The amounts by weight of gold, silver and lead in three alloys of these metals are in the ratio 1:5:3 in the first alloy, 2:3:4 in the second and 5:2:2 in the third. How many kg of the first alloy must be used to obtain 10kg of an alloy containing equal amounts by weight of gold, silver and lead?

Question

Steve · Answer

If there are x,y,z kg of the alloys, then we want

x+5y+3z = 10
2x+3y+4z = 10
5x+2y+2z = 10

Just solve those to find x,y,z. Since the x value is from the 1st alloy, in the ratios 1:5:3, that is how many kg of that alloy we need.

Anonymous · Answer

I don't think they should be equal to 10. kg of 1st alloy + kg of 2nd alloy + kg of 3rd alloy = 10 kg I got an answer, my answer is 2kg.

Steve · Answer

Hmmm.

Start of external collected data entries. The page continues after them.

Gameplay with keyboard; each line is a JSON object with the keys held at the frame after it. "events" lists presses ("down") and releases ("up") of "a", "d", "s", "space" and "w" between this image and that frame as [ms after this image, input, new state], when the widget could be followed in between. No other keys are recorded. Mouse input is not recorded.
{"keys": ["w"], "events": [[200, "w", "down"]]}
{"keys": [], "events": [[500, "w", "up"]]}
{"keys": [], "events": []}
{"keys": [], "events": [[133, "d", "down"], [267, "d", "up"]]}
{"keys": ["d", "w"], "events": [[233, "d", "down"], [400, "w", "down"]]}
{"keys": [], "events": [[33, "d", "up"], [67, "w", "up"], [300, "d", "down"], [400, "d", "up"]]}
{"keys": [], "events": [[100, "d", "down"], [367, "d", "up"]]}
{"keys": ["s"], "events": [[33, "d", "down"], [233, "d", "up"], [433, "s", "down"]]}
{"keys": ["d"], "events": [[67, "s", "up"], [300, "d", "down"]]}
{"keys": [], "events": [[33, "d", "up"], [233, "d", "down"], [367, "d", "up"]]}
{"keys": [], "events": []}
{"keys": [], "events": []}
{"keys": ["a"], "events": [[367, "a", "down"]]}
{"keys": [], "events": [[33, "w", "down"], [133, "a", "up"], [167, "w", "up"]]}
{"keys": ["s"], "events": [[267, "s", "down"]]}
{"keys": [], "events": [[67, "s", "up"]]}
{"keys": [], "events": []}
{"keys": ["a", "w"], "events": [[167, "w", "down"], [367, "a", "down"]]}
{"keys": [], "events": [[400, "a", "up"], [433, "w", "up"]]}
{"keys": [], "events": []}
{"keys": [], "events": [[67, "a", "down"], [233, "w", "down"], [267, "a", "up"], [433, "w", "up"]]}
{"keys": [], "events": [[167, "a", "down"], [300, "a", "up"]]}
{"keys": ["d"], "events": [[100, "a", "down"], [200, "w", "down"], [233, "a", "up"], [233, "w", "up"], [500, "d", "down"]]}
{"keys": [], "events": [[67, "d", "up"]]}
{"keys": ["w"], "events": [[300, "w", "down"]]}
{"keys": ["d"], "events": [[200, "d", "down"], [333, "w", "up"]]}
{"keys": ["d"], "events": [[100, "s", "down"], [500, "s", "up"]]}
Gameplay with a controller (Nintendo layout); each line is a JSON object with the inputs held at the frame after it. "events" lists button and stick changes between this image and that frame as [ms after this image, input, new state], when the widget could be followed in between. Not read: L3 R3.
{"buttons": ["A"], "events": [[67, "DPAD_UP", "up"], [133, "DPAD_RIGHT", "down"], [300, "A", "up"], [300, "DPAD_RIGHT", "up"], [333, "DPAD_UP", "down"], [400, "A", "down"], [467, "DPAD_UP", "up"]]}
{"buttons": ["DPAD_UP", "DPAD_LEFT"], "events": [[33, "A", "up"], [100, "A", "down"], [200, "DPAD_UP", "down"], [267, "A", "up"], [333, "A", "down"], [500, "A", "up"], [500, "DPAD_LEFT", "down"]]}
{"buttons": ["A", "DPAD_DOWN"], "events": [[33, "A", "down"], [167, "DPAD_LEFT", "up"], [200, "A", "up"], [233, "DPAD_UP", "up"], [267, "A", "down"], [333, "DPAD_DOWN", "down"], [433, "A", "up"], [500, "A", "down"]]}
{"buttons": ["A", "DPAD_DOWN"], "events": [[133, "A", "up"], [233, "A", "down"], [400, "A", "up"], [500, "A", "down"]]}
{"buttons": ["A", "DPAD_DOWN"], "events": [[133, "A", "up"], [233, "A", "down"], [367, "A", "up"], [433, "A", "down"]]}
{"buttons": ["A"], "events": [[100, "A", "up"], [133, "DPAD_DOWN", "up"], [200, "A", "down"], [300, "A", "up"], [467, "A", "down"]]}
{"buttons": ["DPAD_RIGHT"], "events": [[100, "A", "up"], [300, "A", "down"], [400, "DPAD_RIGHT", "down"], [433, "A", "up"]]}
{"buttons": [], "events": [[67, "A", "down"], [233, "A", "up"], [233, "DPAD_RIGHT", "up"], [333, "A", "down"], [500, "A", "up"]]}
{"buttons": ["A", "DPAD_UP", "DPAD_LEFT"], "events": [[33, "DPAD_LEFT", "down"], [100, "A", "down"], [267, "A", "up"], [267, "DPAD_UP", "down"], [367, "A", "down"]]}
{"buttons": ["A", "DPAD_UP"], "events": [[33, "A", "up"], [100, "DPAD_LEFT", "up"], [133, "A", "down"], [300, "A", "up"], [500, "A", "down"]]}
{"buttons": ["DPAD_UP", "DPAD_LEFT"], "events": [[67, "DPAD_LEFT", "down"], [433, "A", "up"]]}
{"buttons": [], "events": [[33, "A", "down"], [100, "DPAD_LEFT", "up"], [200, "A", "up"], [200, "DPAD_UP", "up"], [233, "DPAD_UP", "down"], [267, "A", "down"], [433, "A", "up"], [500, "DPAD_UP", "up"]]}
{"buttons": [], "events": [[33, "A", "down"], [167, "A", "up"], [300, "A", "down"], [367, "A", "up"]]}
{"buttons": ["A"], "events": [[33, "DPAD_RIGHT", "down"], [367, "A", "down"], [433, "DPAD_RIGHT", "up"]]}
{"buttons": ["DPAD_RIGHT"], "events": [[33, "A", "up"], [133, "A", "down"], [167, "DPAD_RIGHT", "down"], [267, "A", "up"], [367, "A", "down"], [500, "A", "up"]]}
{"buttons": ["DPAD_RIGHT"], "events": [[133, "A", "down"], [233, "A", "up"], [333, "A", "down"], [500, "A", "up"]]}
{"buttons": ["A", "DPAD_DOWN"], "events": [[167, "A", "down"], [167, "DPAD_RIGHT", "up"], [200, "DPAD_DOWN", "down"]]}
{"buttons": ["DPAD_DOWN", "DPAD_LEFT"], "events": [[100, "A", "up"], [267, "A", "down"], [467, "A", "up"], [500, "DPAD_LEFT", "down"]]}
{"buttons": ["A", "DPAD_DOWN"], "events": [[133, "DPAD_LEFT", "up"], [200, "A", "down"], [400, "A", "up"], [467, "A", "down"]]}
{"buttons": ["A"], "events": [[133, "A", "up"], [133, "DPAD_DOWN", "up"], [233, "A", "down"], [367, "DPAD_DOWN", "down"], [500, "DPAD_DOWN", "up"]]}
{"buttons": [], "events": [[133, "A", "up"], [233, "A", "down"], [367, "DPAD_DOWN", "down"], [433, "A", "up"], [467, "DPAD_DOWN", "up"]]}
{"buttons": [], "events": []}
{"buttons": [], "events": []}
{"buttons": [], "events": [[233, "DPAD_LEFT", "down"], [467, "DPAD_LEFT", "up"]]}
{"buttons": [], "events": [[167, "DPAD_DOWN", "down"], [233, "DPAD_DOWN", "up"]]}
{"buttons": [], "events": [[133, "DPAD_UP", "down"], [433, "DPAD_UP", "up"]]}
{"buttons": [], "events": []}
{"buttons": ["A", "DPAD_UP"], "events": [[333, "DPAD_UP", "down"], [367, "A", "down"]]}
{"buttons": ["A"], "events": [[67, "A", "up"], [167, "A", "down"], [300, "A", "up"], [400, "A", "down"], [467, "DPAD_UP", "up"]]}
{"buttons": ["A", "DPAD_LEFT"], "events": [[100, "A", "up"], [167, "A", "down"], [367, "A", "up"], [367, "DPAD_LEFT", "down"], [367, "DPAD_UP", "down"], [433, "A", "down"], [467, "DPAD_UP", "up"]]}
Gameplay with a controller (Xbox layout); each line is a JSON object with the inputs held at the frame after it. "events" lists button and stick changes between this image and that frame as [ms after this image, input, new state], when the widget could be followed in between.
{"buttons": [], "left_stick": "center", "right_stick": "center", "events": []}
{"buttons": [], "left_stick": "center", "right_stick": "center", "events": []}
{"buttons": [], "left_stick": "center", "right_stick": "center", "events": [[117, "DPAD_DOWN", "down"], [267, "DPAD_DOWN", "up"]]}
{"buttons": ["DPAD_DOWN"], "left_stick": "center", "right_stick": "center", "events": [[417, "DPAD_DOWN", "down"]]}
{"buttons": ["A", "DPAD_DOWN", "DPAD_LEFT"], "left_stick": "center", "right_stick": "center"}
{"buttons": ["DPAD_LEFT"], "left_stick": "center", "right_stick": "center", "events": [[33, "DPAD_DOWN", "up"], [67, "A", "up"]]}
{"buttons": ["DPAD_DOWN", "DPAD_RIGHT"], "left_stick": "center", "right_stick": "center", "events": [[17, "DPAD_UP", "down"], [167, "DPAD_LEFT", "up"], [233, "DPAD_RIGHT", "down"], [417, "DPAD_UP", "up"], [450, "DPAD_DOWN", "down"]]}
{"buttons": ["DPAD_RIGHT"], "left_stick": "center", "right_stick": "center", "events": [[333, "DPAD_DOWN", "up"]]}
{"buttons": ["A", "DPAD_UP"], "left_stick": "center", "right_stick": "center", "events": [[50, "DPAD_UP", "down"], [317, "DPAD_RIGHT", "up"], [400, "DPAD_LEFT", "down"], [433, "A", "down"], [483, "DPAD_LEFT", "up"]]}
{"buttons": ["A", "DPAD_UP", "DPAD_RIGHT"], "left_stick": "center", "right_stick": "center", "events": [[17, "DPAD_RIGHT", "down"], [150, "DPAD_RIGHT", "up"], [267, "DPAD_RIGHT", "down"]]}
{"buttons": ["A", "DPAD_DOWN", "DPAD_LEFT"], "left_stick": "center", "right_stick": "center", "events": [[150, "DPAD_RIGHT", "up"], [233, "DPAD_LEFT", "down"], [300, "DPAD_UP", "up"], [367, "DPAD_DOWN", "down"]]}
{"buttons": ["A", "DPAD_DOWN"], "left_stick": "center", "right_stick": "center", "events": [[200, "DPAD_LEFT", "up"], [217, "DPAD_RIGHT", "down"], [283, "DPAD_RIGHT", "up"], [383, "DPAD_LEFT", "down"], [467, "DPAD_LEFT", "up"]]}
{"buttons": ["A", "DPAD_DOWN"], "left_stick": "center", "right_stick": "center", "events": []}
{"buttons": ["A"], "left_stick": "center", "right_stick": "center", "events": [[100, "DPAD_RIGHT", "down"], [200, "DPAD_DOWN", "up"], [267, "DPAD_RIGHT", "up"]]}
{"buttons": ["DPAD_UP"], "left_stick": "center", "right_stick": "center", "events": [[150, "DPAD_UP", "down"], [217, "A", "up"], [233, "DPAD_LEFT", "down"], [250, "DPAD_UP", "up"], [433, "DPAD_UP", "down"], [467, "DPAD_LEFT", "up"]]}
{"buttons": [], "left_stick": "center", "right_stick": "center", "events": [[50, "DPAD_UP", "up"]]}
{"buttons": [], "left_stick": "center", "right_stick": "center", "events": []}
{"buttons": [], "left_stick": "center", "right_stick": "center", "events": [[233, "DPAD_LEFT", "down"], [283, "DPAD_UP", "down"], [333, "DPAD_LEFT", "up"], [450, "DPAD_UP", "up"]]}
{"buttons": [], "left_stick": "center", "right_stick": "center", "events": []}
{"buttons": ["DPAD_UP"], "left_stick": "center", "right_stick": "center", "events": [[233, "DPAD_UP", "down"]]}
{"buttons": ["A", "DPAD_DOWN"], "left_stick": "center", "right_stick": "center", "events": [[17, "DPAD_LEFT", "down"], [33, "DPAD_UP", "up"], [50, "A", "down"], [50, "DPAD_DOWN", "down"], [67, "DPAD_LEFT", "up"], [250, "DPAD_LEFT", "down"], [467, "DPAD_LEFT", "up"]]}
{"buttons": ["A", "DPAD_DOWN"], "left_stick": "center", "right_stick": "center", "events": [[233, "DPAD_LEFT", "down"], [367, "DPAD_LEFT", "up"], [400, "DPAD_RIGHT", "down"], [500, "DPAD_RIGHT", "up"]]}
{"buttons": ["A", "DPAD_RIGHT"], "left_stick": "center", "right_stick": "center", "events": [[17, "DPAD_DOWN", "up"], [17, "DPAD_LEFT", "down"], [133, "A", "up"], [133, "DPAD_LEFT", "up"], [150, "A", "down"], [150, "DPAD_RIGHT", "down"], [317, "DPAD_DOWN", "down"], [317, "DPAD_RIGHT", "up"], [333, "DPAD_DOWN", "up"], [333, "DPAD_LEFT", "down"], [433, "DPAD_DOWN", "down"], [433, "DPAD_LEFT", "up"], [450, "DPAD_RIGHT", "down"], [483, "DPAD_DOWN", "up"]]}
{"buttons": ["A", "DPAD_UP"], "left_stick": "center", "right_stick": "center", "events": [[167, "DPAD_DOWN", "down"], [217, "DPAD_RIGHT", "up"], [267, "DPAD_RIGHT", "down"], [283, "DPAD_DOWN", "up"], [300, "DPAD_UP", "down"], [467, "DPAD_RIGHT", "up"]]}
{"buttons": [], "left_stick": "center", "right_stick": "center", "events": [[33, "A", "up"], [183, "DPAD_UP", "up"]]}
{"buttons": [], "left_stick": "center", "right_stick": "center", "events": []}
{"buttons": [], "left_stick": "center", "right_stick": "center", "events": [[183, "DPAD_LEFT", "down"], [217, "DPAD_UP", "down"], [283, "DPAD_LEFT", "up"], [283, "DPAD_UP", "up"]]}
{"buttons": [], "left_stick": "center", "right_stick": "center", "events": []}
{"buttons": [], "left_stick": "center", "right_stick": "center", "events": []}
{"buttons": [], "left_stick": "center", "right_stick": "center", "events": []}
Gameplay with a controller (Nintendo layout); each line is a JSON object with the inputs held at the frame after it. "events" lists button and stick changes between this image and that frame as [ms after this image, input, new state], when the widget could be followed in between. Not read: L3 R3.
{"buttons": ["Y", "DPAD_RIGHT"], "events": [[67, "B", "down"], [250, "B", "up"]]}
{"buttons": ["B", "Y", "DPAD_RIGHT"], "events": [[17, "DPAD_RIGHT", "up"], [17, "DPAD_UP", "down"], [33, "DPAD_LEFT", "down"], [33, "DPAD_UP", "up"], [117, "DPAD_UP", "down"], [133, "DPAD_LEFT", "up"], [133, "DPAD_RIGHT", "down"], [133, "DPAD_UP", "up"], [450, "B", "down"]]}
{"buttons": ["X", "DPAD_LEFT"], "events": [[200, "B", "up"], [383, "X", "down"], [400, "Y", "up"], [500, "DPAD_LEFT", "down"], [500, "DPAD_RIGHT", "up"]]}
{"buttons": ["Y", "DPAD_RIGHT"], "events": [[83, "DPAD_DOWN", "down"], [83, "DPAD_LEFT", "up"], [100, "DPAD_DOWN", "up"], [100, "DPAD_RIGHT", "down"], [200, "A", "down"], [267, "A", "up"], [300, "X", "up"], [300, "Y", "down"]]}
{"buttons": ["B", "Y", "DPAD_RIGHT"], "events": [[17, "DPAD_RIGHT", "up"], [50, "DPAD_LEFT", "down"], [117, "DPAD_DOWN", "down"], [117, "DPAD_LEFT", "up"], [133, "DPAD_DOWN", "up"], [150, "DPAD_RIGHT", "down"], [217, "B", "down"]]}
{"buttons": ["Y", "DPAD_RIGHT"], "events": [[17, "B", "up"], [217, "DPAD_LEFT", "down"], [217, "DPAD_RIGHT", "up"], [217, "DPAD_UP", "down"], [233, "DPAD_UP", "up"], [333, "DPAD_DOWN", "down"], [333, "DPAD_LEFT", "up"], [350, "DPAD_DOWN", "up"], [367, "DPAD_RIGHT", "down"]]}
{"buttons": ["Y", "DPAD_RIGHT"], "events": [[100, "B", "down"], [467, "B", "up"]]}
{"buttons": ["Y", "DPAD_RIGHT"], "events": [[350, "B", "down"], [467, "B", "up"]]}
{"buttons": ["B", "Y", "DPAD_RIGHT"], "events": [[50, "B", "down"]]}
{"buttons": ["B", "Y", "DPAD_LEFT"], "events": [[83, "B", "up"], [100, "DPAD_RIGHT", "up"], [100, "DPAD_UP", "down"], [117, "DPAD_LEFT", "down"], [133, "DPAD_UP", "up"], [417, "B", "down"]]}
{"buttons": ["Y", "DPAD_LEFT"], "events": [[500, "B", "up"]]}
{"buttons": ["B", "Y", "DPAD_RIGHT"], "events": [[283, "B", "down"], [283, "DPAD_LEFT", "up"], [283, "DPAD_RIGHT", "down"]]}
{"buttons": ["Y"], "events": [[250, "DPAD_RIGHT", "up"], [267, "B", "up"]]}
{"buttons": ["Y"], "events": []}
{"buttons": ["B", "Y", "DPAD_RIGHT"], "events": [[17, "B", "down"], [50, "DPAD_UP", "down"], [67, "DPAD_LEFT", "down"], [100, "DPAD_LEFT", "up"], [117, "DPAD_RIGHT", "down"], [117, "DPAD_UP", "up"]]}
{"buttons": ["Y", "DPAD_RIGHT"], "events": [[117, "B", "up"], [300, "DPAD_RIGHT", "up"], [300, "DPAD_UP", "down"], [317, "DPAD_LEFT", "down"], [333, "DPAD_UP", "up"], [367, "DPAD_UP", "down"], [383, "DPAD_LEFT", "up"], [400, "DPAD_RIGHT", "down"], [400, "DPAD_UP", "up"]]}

If 2 kg of alloy 1 are used, then that means there are

2 kg of gold
10kg of silver
6 kg of lead

You are already over 10 kg of the mixture. Add in to that any amount of the other alloys and things are even worse.

Anonymous · Answer

The question is how many kg of the first alloy must be used... So my answer is 2kg of first alloy, 4kg of 2nd alloy and 4kg of 3rd alloy resulting to 10kg.

Steve · Answer

Hmmm. I see I was mistaken. You are correct. My equations add up the wrong stuff. I see I should have checked my answer.